-¿Estás bien?- preguntó Oseye, mi mejor amiga.
-Creo que sí-
-Esos hijos de su..-
-¡No lo digas! Te oirán-
-Que importa, vamos párate. Mamá dijo que no estabas y vine
a buscarte, vamos, vamos, te quiero mostrar mi nueva navezota, por cierto me
debes una.-
Seguí a mi mejor amiga por el bosque rumbo a su casa, cuando
llegamos al claro, vimos a la señora Jaqueline preparando dos sándwiches con
mermelada azul, mi favorita.
-Aquí tienes mi vida- dijo la señora Jaqueline, mientras le
daba las rebanas de pan a Osi.
-Gracias mamá, no te olvides de darle a Dianis también, iré
por mi navezota-
-Ten cuidado preciosa, no te vayas a lastimar. Toma pequeña-
-Gracias señora- Visualicé la viscosa forma en que la
mermelada resbalaba por mis manos en la primer mordida.
-¿Te quedarás a dormir hoy? Osi lleva preguntando si lo
harás toda la tarde-
-No sé, mi papá dijo que me vendría a traer pero ya se
tardó, y mi mamá no estaba desde la mañana-
-Tu padre es un hombre ocupado, quizás no venga hasta mañana
y puede que se preocupe si le dices que regresaste sola a tu casa, quédate,
tengo una pijamita extra y cobijas limpias, hará frío esta noche-
-Bueno-
El suelo comenzó a temblar, un terrible crujido se escuchó
detrás de la casa de Oseye, y cuando terminé de tragar el pan de la señora,
apareció Oseye arriba de una monstruosa máquina hecha con alambres, tubos
oxidados y el motor de aquel robot descompuesto que nos encontramos hace unos
días en el taller de un viejo Flywer.
-Santa Madre Geasis, Oseye ¡Bájate en este instante!-
-Espérate mamá, también puede saltar mira-
Oseye accionó una enorme palanca oxidada pero la maquina no
respondió, se puso inestable y comenzó a lanzar llamaradas de chipas por la
parte de enfrente.
-¡Mamá ayúdame!- Exclamó casi llorando mi mejor amiga. La
señora Jaqueline se movió rápido y materializó hielo en las patas de la
máquina, impidiendo su movilidad. De un salto llegó a la cabeza del monstruo,
tomó a Osi del pijama y la lanzó hacia mí segundos antes de que la máquina
explotara. Logré interceptarla, después de caer al suelo me puse encima de ella
y cerré los ojos para soportar la caída libre de la máquina incendiada en mi
espalda.
Yo estaba atemorizada, tendida en el frío pasto, encima del
cuerpo desangrado de mi mejor amiga, sentía mi cuerpo pesado y mis fuerzas se
drenaban por el piso, después de un respiro, perdí el conocimiento.
La señora Jaqueline tenía razón, esa noche fue la más fría
del ciclo.
Un rayo de sol me despertó en mi cama, tenía una venda
enrollada en la cabeza y mi mamá estaba tallándome los pies con solución.

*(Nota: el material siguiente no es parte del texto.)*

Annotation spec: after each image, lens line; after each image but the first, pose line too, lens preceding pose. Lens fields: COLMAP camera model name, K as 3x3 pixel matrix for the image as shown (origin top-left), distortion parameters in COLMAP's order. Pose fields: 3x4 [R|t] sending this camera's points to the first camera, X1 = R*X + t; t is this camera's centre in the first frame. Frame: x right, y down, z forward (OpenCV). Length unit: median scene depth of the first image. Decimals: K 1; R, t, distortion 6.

-Qué bueno que estás bien pioja, como no despertabas me
preocupé-
-¿Dónde está Oseye? ¿Qué pasó con la señora Jaqueline?-
-Oseye y su mamá están bien, gracias a Geasis, y tu pioja
¿Por qué no regresaste antes a la casa? ¿Ves lo que pasó? ¡Pudiste haber…
muerto!-
¿De qué se trataba esa respuesta? No respondió mi pregunta,
estaba harta de que me ocultaran siempre las cosas, todos creían que porque
estaba pequeña era tonta, yo sabía que era imposible que alguien sobreviviera a
esa explosión, pero la que más me importaba ahora era mi mejor amiga.

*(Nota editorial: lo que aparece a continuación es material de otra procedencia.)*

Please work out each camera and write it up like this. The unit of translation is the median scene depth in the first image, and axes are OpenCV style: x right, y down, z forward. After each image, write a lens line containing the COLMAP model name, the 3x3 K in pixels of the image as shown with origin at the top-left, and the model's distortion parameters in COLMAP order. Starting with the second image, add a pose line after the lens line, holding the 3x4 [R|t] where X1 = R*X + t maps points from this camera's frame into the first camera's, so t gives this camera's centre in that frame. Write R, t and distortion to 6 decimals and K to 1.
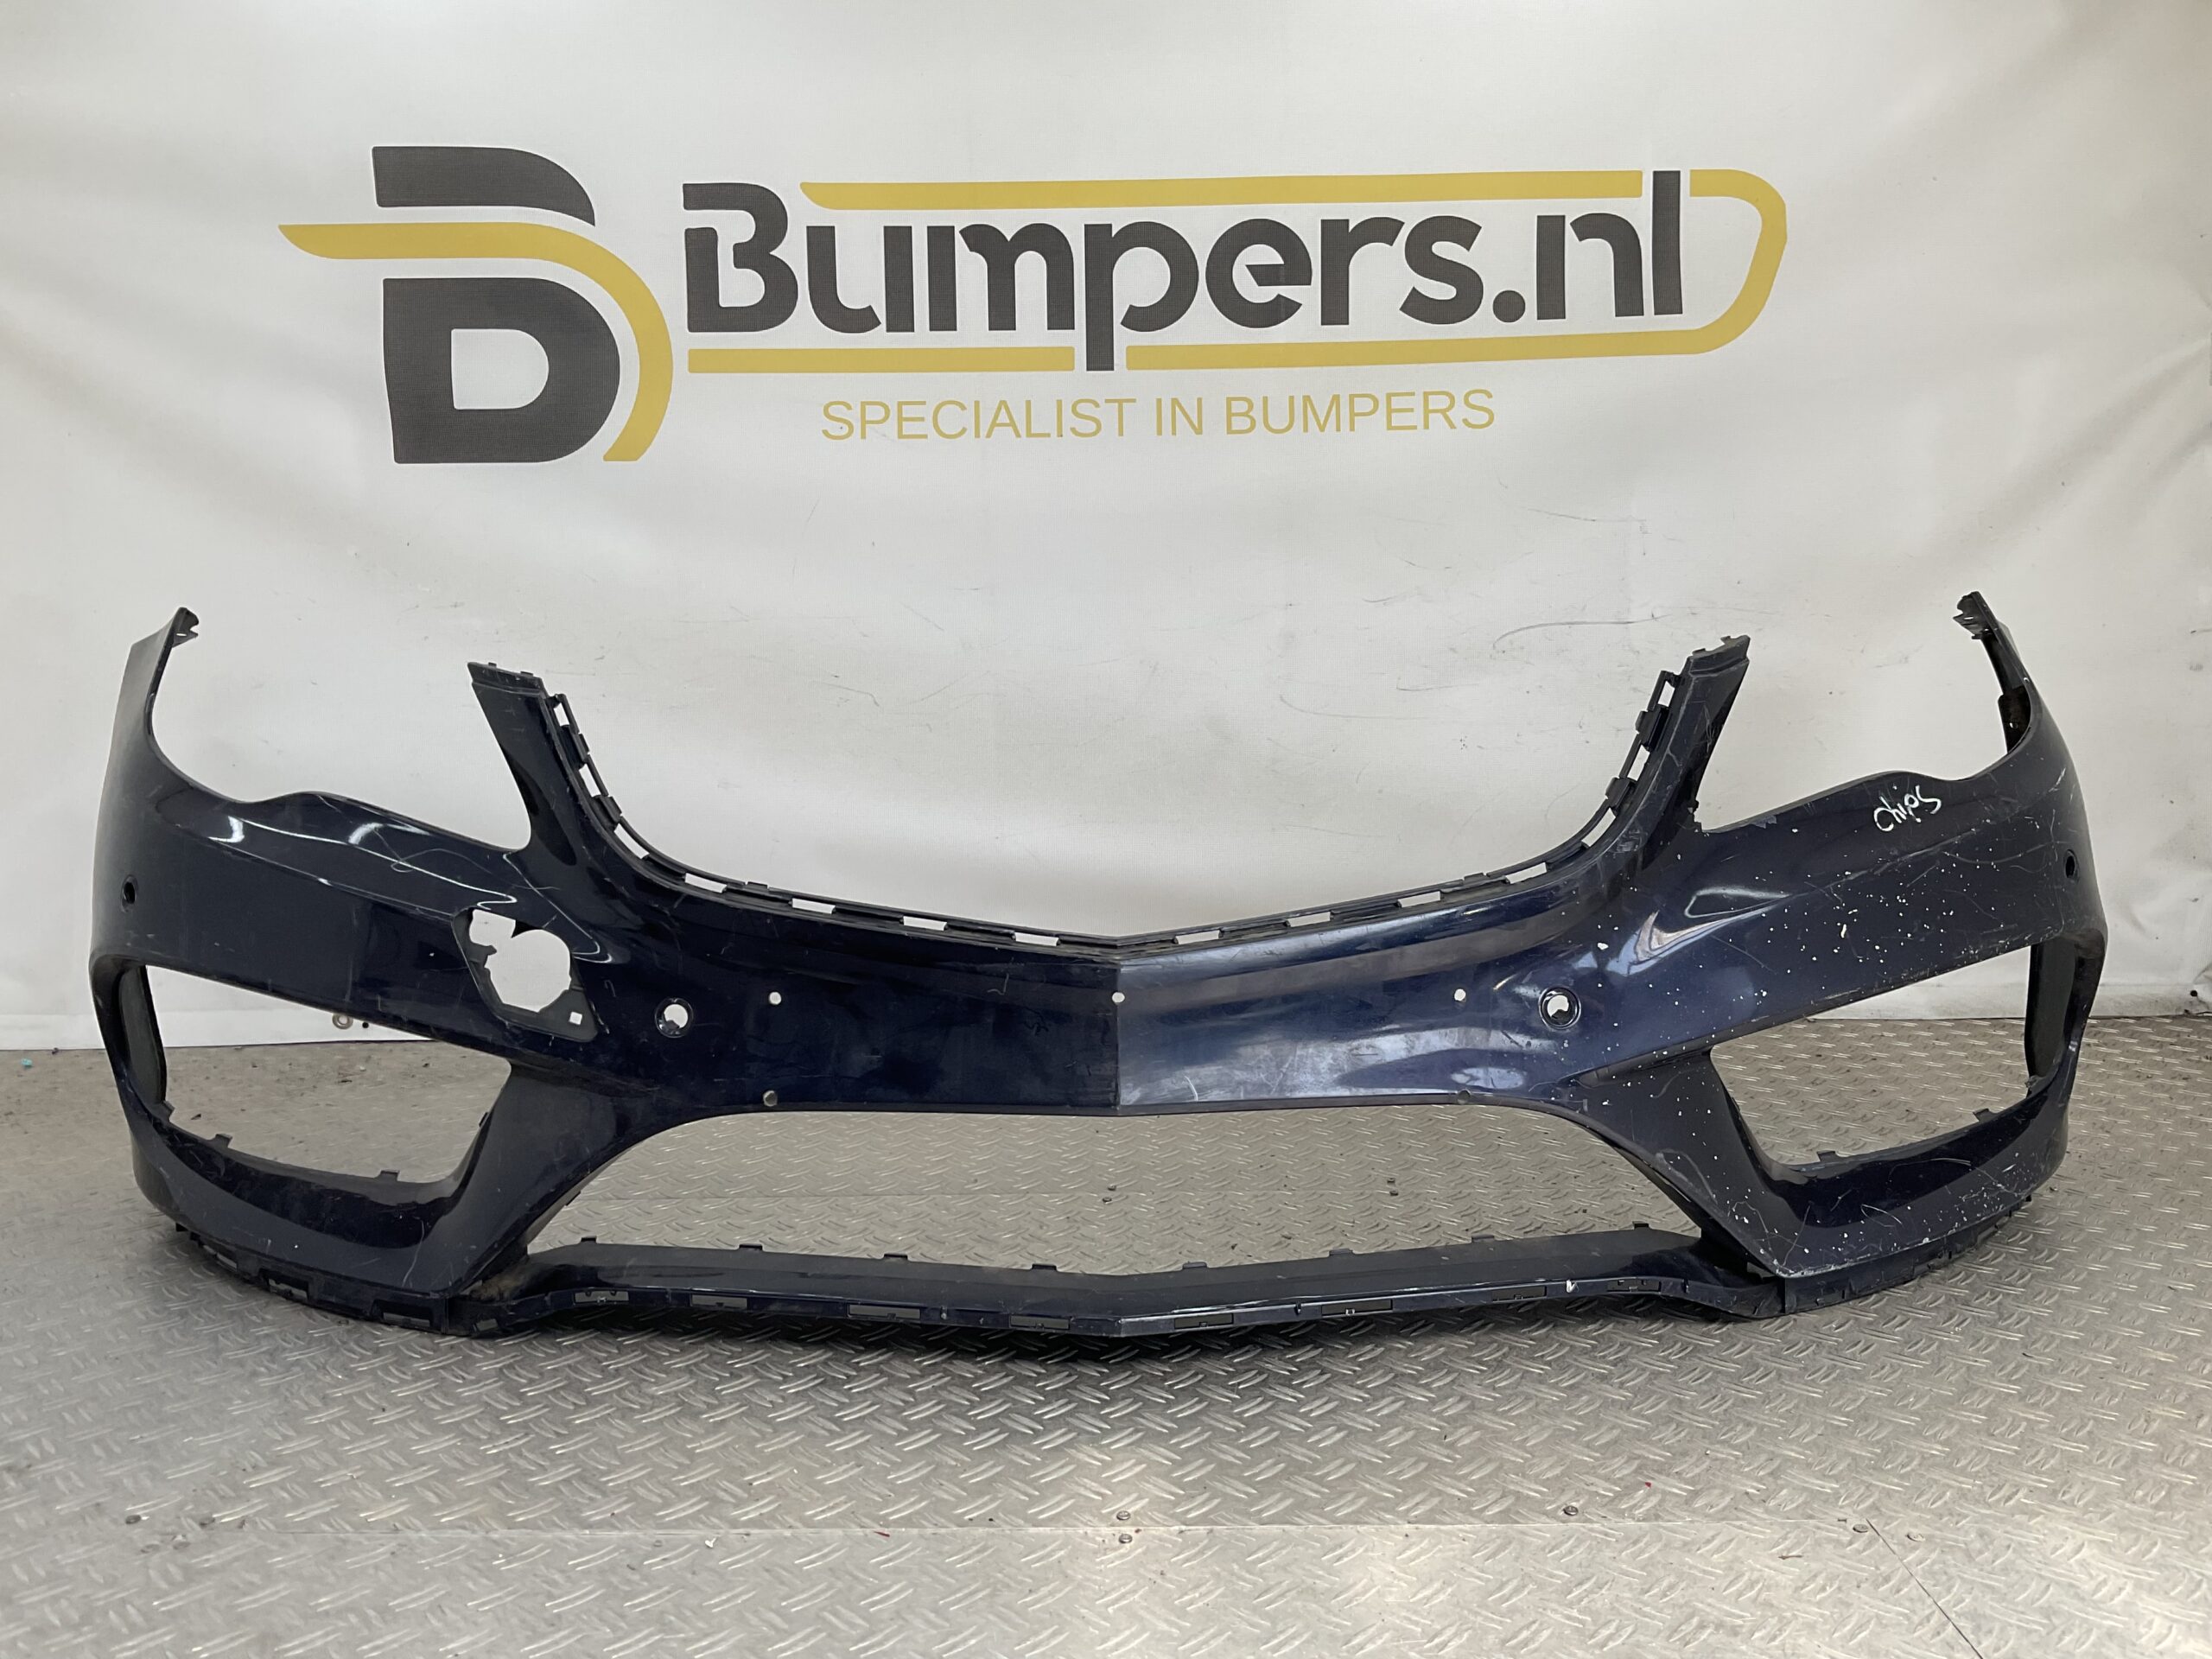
lens RADIAL K [[1827.9, 0, 1106.2], [0, 1827.9, 820.7], [0, 0, 1]] dist [0.084783, -0.156244]
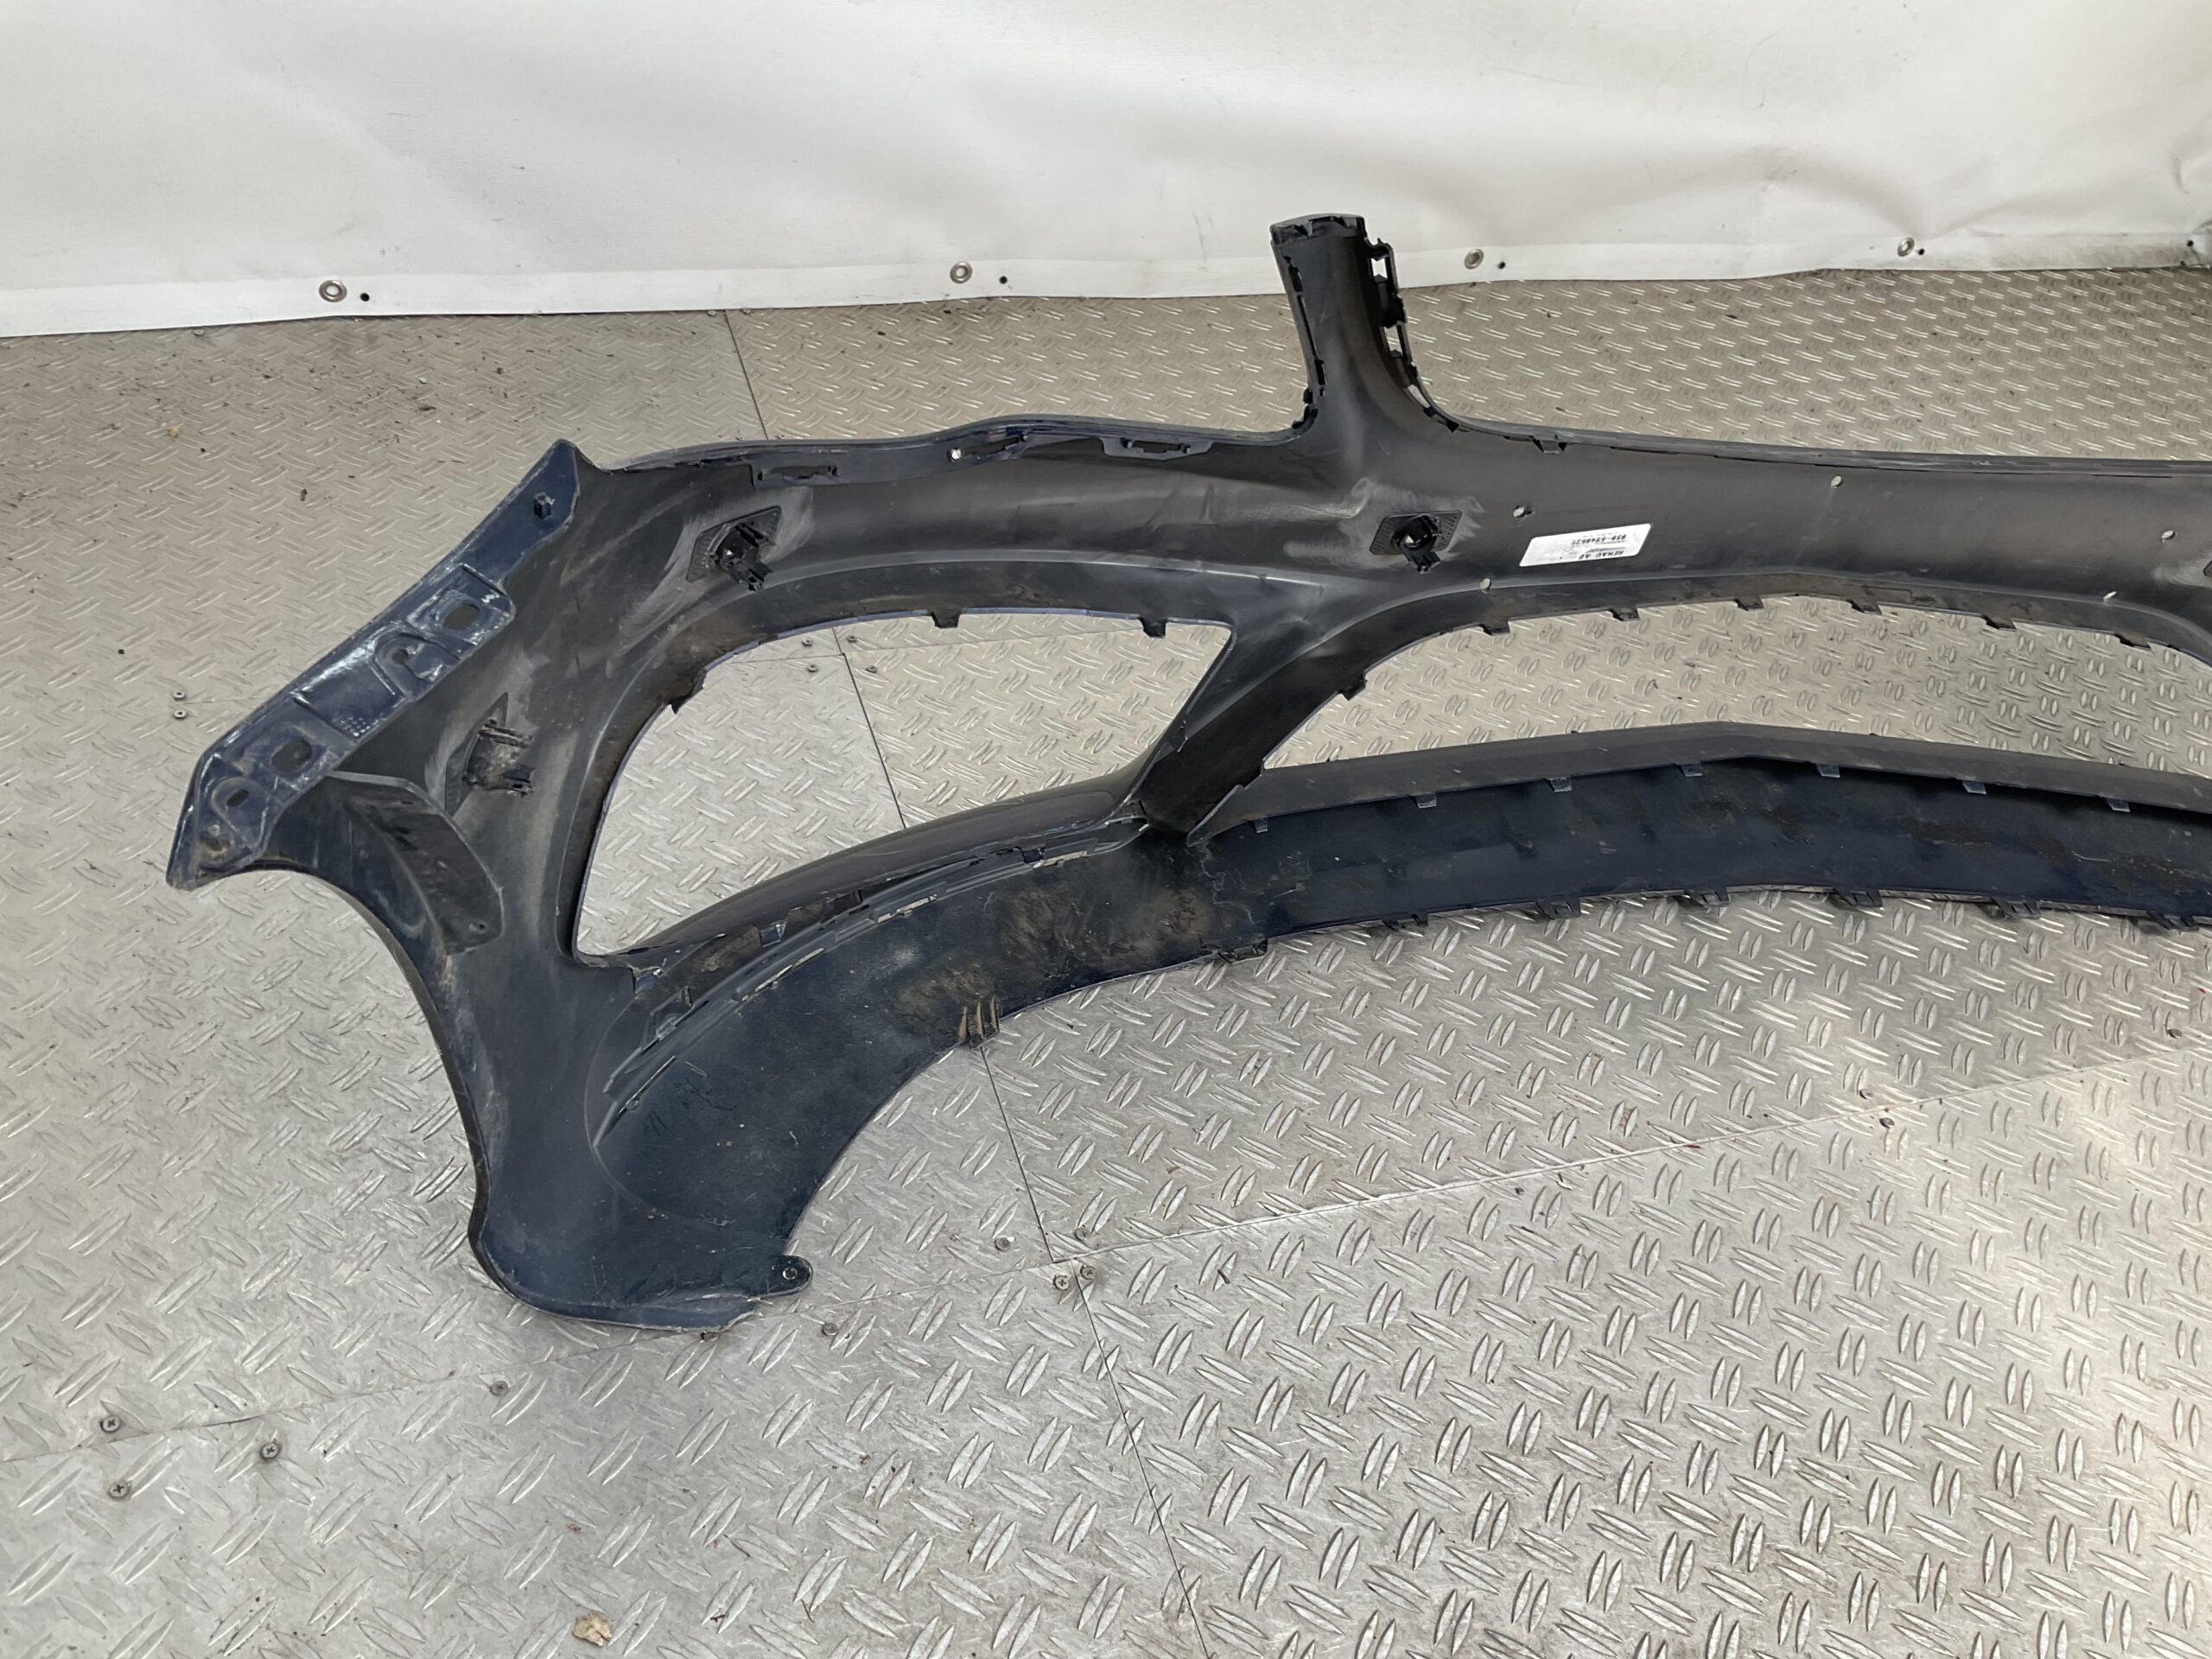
lens RADIAL K [[1827.9, 0, 1107.0], [0, 1827.9, 834.8], [0, 0, 1]] dist [0.084783, -0.156244]
pose [[0.949025, -0.100031, 0.298906, -0.371235], [-0.087094, 0.828166, 0.553674, -0.164043], [-0.302929, -0.551483, 0.777239, 0.182333]]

-Mamá ¿Dónde está mi amiga Oseye? La quiero ver- insistí
desesperadamente.
-Se la llevaron a que la atendieran, acuéstate no puedes
verla-
-¡Pero yo quiero verla!- Solté un terrible grito. Mi cama
vibró y las patas que las sostenían se rompieron a causa del exceso de mi peso.
Mi mamá se asustó al ver que el pie que me tallaba, se había convertido en una
bonita bota de diamante blanco cristalino.